The book didn't actually convince me right away, it felt very slow-paced although I found Amber's story fascinating. I liked to see a point of view (I was a kid and I don't remember it very well) on SARS and the xenophobia that came out of it and in the very concept of what a 'Chinatown' is. And I enjoyed the second part of it, with Amber struggling between her career and -her son-; and I also appreciated the cosiness of her delicious recipes written between the pages. Then Amber leaves London and her son, and don't get me wrong, Bobby's pov was very appreciated by me, and getting an insight into what Hong Kong's citizens between my age faces daily was very interesting. The ending was the most disappointing part for me. Although it ended "right" it felt incomplete. I wish I got more information on Bobby's side on the protests; Amber thoughts and motivations.. I don't know just...something more.
Anyways it was an entertaining read and I wish that someday it will be translated in italian too, so I could re-read it in my mother tongue.
Goodbye Chinatown spans roughly twenty years in the lives of the Fan family, moving between England, Hong Kong, and Shanghai.
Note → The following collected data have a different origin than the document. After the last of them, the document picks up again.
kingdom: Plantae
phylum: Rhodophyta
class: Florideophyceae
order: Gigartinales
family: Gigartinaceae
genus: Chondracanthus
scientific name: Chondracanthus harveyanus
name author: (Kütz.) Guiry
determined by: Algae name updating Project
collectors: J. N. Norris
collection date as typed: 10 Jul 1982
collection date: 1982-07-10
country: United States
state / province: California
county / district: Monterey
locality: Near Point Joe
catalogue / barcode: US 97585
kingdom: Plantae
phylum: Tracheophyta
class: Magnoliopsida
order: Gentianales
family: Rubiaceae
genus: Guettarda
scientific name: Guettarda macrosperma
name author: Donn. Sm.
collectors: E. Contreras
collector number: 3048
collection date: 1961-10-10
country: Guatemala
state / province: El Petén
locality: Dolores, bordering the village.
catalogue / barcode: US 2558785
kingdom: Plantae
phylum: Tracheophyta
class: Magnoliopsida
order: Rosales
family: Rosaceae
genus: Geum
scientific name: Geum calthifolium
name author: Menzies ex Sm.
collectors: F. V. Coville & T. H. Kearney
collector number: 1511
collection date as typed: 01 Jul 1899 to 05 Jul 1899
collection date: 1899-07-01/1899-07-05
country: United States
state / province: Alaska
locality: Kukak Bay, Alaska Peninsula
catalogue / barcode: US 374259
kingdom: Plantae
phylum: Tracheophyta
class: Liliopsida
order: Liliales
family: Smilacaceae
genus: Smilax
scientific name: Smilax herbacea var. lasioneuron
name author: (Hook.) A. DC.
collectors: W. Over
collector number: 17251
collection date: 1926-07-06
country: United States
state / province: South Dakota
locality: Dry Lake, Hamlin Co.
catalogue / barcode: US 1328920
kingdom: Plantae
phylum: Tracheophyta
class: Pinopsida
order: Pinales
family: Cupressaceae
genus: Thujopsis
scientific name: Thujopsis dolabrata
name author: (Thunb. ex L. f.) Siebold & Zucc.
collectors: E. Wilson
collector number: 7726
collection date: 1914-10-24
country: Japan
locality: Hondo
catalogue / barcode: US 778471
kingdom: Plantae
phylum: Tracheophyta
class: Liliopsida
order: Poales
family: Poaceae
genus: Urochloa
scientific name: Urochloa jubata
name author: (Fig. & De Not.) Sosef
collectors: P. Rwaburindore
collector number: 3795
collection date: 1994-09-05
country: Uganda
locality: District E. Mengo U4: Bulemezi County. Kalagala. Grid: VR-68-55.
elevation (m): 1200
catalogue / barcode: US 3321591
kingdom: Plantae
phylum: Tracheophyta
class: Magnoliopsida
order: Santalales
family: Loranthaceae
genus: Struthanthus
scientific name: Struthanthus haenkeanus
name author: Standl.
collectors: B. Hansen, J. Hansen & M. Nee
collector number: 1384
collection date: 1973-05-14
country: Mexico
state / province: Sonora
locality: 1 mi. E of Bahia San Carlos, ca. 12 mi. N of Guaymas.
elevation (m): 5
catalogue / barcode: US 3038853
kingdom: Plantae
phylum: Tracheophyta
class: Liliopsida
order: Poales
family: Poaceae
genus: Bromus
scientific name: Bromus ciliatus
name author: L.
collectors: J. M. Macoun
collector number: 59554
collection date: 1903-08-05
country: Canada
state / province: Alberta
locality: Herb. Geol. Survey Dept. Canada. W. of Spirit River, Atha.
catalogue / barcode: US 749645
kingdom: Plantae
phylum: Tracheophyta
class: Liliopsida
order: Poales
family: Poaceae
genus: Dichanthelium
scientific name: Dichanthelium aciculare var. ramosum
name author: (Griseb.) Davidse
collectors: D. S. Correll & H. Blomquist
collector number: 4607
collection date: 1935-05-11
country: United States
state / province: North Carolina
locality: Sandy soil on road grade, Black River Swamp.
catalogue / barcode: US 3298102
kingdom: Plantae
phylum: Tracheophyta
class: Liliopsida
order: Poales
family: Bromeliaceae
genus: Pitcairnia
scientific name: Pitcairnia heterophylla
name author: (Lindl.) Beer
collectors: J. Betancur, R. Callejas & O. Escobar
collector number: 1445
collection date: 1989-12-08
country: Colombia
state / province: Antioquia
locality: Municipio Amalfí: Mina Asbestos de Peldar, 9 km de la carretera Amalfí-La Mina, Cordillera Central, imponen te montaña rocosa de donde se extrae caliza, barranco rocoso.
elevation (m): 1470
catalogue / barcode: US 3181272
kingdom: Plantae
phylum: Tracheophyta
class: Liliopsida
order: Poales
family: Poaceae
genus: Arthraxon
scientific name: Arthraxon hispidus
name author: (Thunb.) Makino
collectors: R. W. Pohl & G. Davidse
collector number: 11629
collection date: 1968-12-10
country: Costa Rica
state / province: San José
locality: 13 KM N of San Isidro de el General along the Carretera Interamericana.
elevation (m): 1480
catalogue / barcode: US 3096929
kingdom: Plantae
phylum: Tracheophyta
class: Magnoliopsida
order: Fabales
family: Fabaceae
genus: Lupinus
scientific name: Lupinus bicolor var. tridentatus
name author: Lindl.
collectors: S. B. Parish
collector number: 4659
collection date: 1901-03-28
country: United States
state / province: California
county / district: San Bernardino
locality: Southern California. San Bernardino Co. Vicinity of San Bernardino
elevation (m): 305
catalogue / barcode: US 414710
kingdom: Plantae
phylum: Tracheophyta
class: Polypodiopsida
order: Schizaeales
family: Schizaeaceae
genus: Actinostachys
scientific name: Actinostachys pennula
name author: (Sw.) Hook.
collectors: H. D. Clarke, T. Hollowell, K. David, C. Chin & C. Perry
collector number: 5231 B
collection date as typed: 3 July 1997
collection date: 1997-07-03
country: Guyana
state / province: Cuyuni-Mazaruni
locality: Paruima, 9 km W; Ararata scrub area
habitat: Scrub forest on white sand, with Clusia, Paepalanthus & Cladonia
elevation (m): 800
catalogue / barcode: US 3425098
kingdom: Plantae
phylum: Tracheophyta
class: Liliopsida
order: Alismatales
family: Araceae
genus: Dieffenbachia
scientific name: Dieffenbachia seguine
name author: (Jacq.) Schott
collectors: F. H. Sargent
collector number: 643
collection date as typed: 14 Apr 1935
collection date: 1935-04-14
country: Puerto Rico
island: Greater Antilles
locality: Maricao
It’s quite fast-paced, and I was reasonably engaged throughout, especially in the first half.
The novel weaves together a lot: the aftermath of Tiananmen Square, the 2008 financial crisis, Hong Kong being handed back to China, and later the protests and political activism that shape Bobby’s storyline. In contrast, Amber’s thread focuses more on food and ambition, and her journey towards Michelin stars. I enjoyed those parts a lot; the writing around food and the atmosphere of Chinatown was vivid and comforting in places.
There’s also a strong family element running throughout: secrecy, conflict, parents at odds, and this sense of a family pulled between two countries and two identities. The question of “Where is home?” sits quietly beneath most of the book.
If anything, I found myself wanting more from Amber’s time in Shanghai; those chapters felt quite light, and I would have liked to see that part of her life explored in more depth. Overall, it’s an interesting novel with plenty of drama and movement, but it didn’t fully land for me, hence the three stars.
This is a look into a Hong Kong / British family ranging from 2001 - 2019.
Amber is the protagonist of most of the book, and an avid food lover and chef. Historical fiction is gently woven into a story about belonging and identity.
The pacing was languid, but still very pleasant. I did enjoy reading this book, but I felt like depth was missing at times. For small portions another narrator takes over and while their story is very interesting and relevant, their tone/cadence/speech does not differentiate enough trom Amber unfortunately.